Os animaizinhos e os milagres de Gaza
Voltei a respirar cheiro de cadáveres neste sábado (26), conforme visitava as regiões de violento embate na faixa de Gaza, durante uma trégua humanitária –clique aqui para ler a reportagem no site da Folha. Foi como estar de volta, por algumas horas, ao Cairo e às mesquitas apinhadas de corpos que conheci em meados de 2013.

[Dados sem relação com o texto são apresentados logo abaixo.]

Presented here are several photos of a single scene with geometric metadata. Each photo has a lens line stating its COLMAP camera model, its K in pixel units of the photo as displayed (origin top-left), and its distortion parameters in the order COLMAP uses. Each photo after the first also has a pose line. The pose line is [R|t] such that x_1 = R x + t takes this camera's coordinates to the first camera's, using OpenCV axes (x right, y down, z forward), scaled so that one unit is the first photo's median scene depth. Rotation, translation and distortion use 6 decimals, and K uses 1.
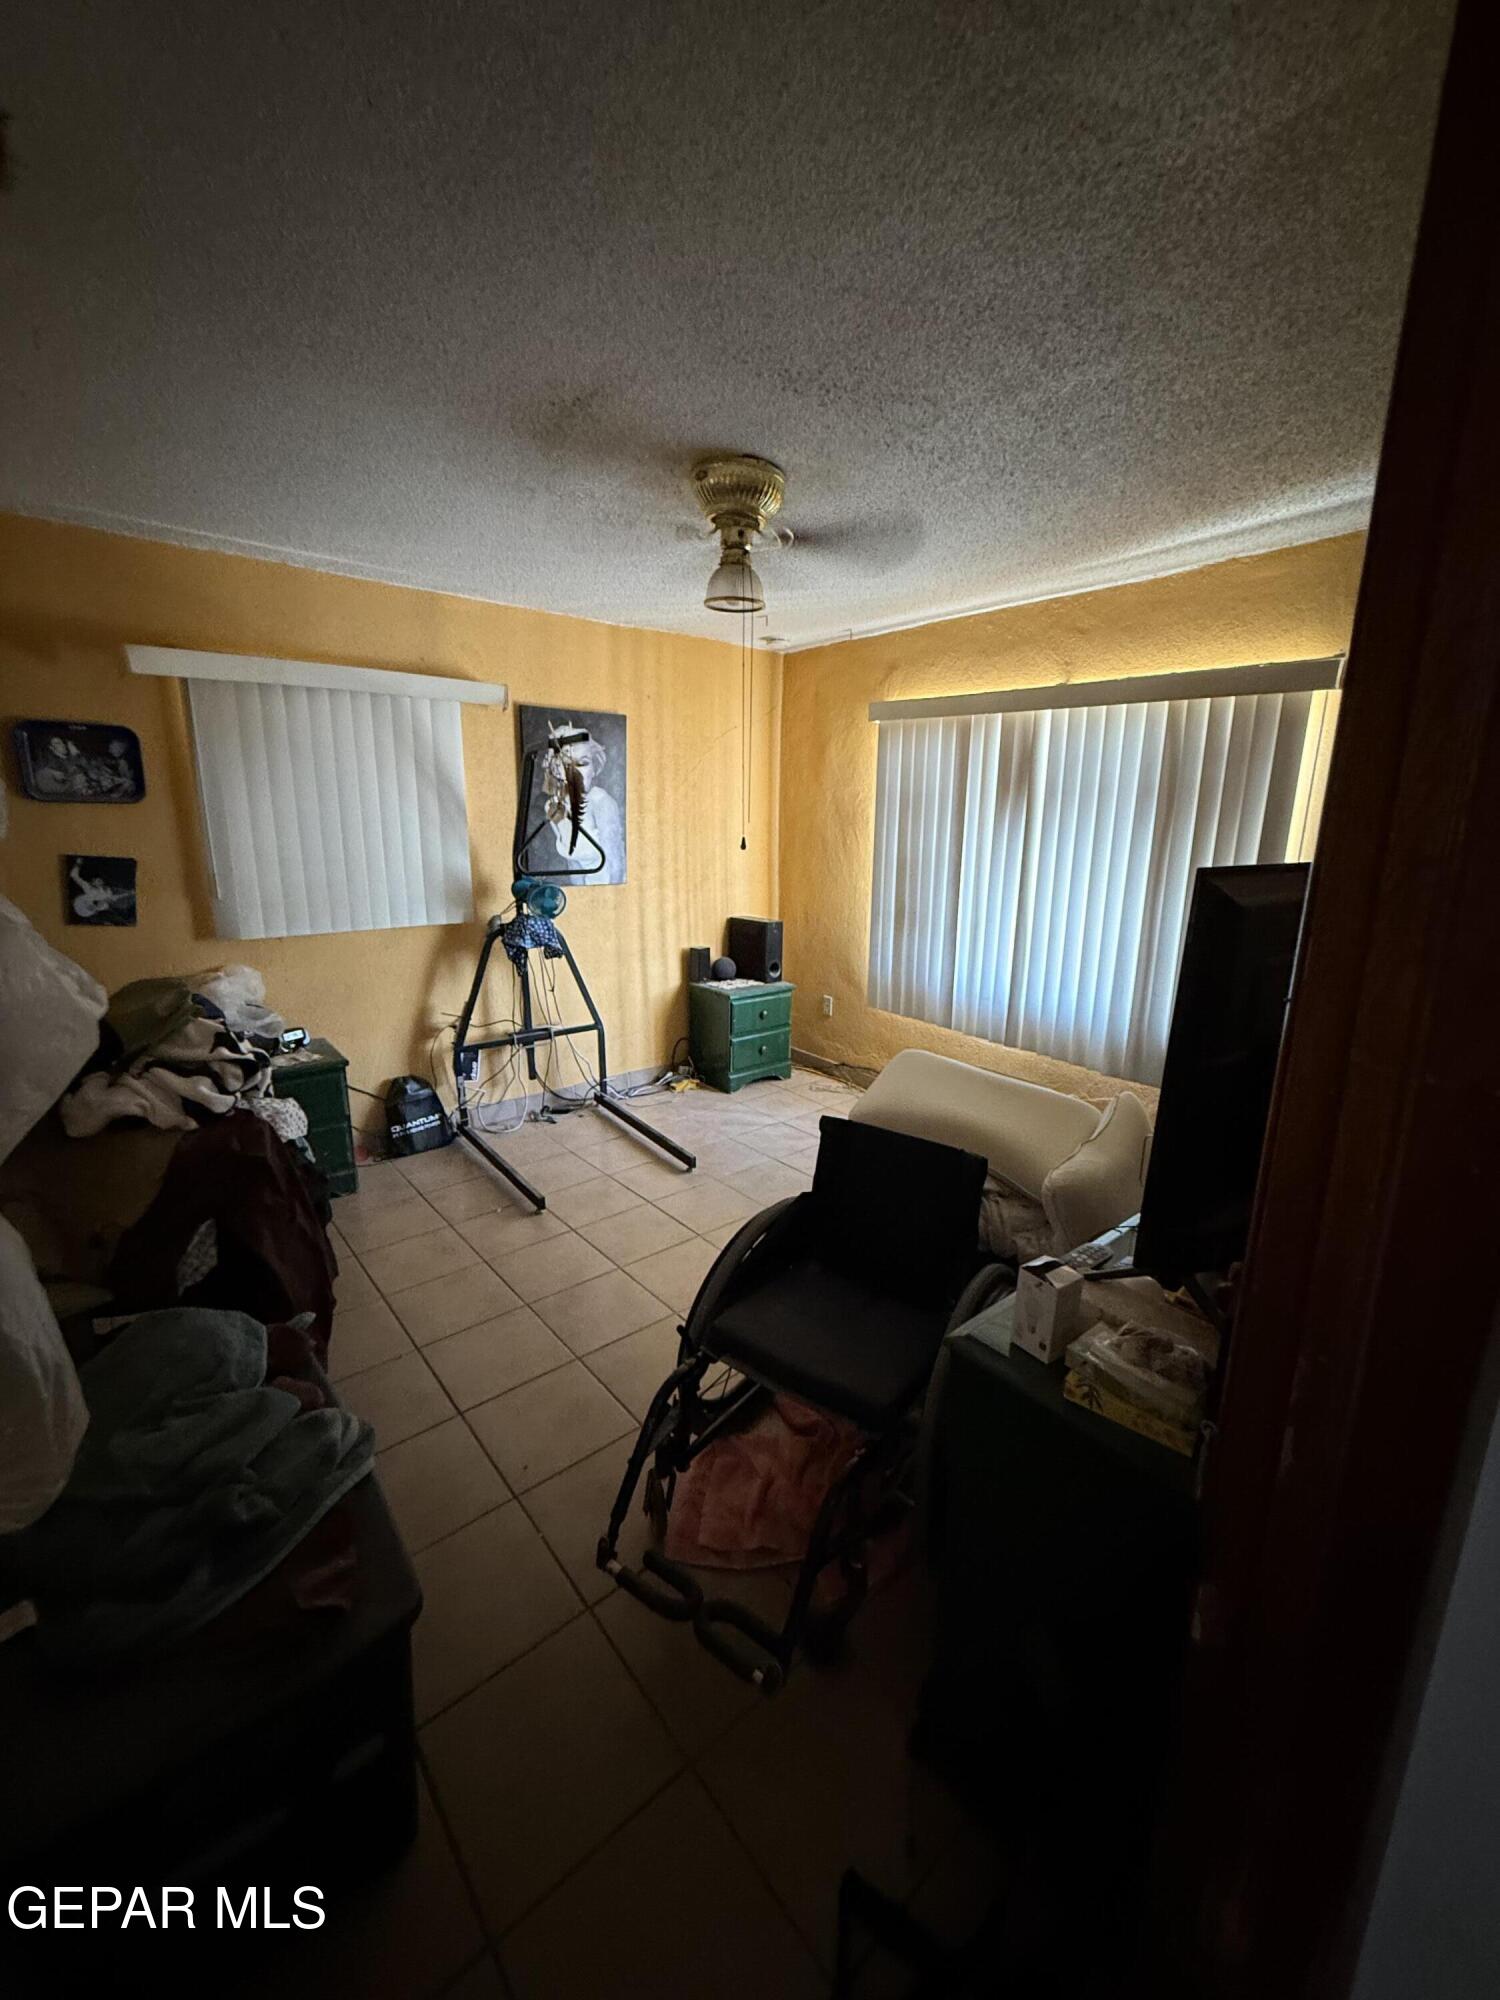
lens RADIAL K [[795.9, 0, 748.6], [0, 795.9, 1000.1], [0, 0, 1]] dist [-0.002378, 0.000330]
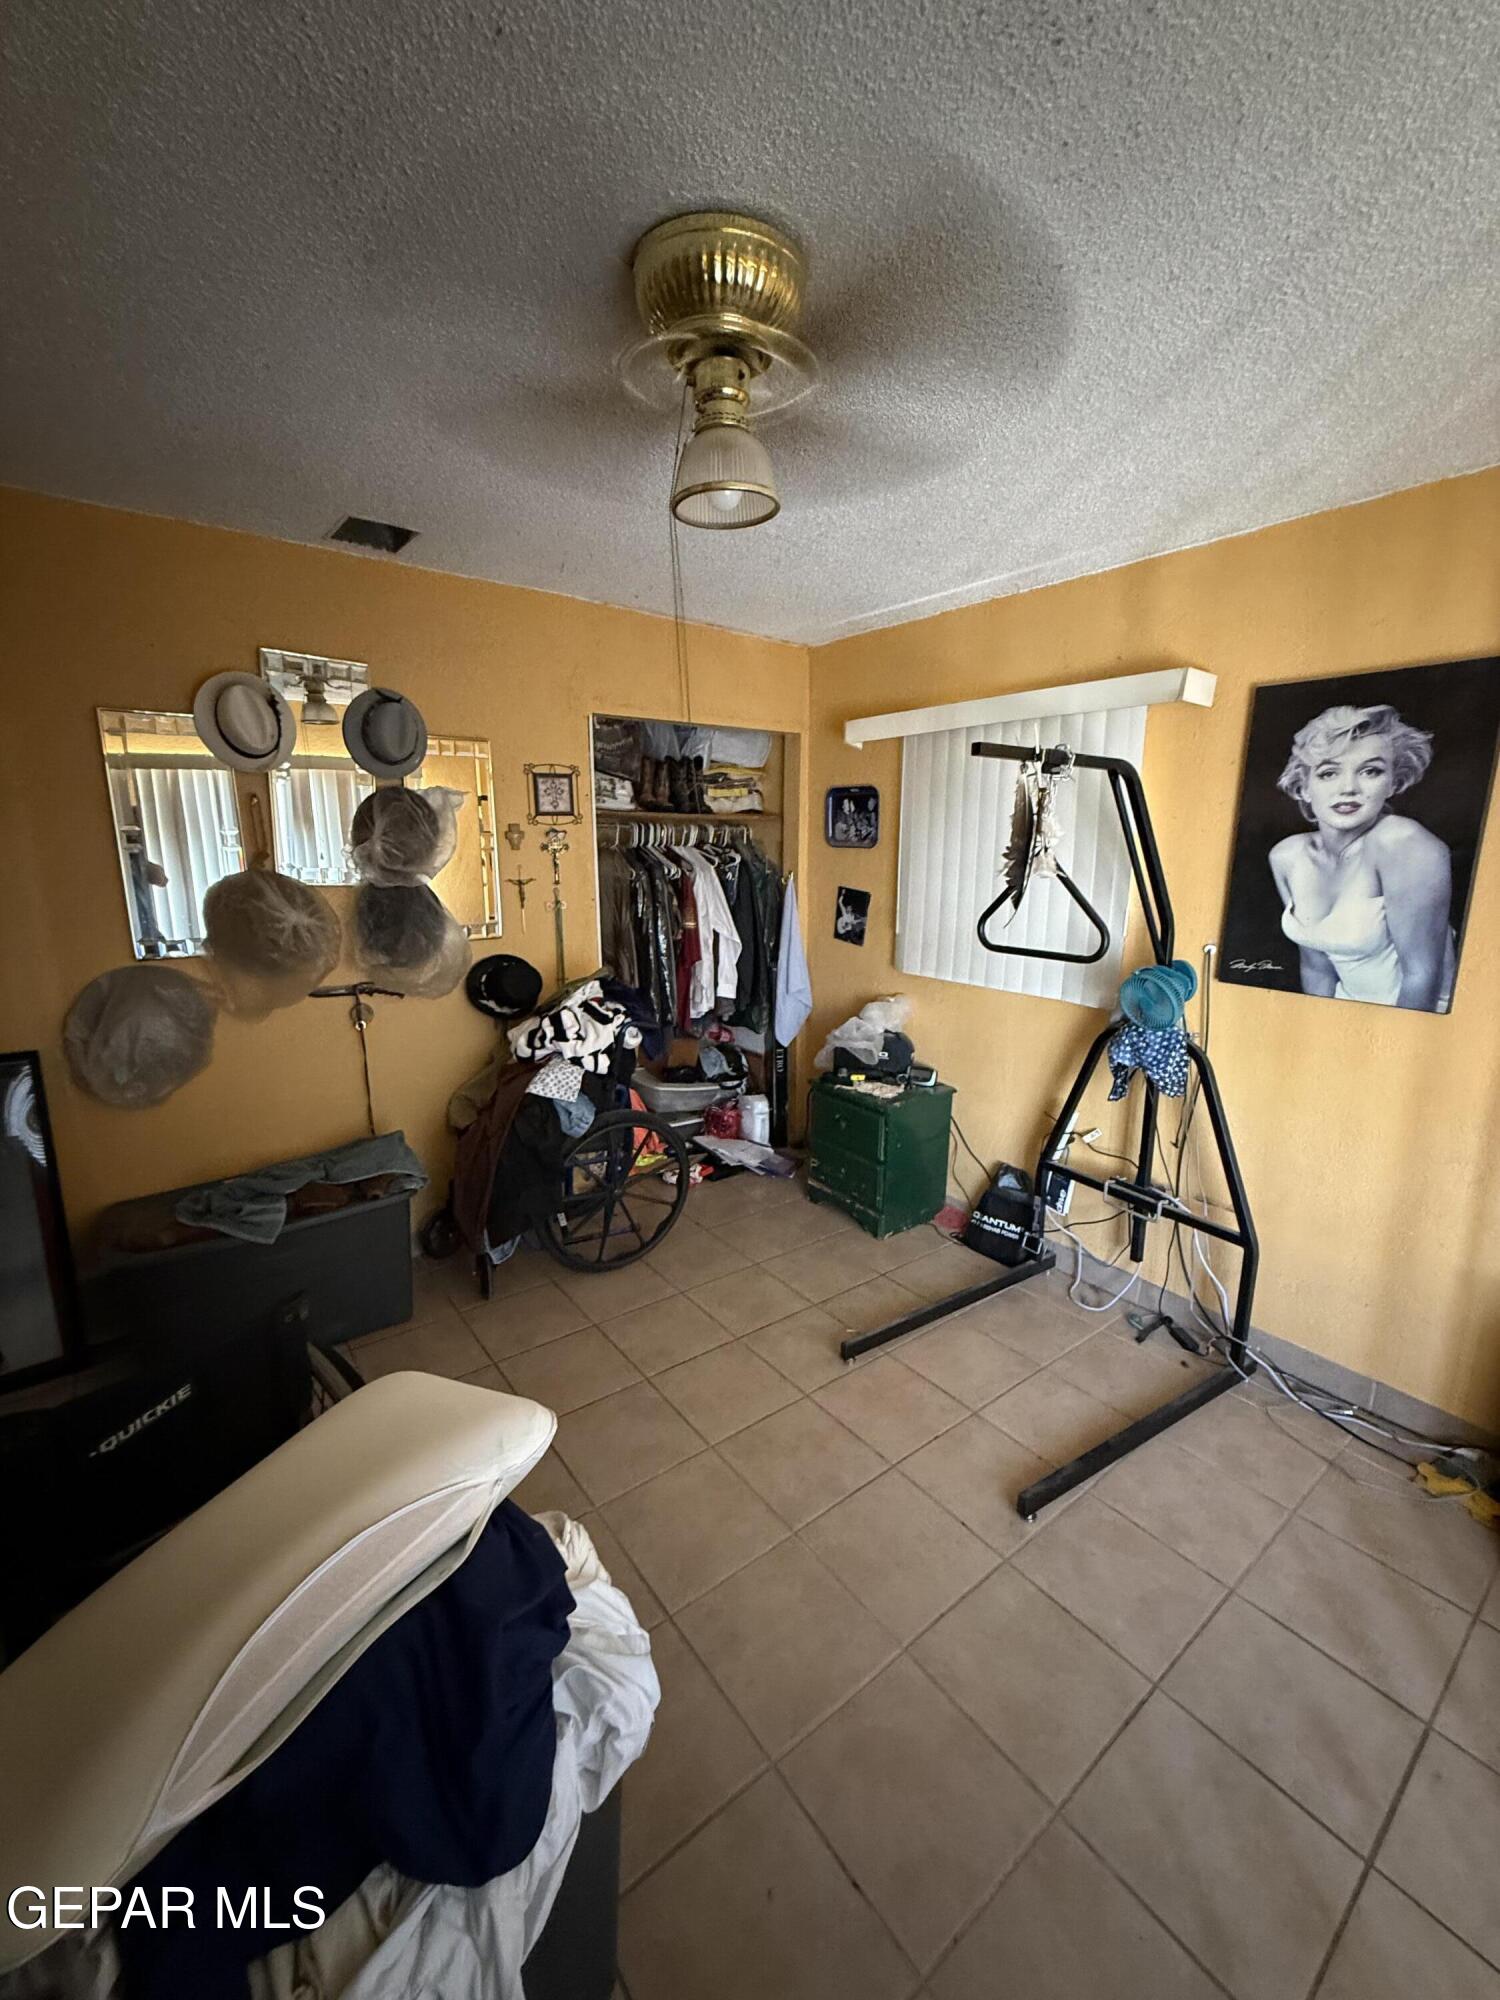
lens RADIAL K [[795.9, 0, 748.6], [0, 795.9, 1000.1], [0, 0, 1]] dist [-0.002378, 0.000330]
pose [[-0.043974, 0.187591, -0.981262, 0.465091], [-0.237996, 0.951967, 0.192656, -0.210032], [0.970270, 0.242008, 0.002784, 0.846463]]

Mas ninguém está surpreso com o que viu em Shujaya, ao leste, ou em Beit Hanun, ao norte. Também o que testemunhamos ao sul, em Khan Yunis, não é inesperado. São os resultados de quase três semanas de intenso bombardeio israelense, durante a operação militar Margem Protetora contra a facção militante palestina Hamas. As regiões, em parte abandonadas após um alerta do Exército, são hoje ruas flanqueadas pelos destroços do que eram suas casas.
A surpresa, ali, é a constatação de que a vida às vezes vence. Meu motorista, Mahmud, encontrou nos escombros de Shujaya um passarinho amarelo, que levamos conosco até Khan Yunis. A ave viajou no ombro de Mahmud, dengosa, às vezes apoiando sua cabeça para dormir no pescoço dele. A essa hora, ela deve estar em um poleiro.
A ave, assim como uma ovelha que encontramos ali, sobreviveu a dias de ininterrupto bombardeio. Casas se tornaram crateras, torres de eletricidade se curvaram, queimadas, mas o passarinho e a ovelha de alguma maneira seguiram adiante. Assim como um filhote de gato que encontrei no centenar caravanserai de Khan Yunis, brincando com um saco de lixo.
Esse não é um relato político ou moral. É, na verdade, um intervalo para tentar encontrar sentido entre a destruição.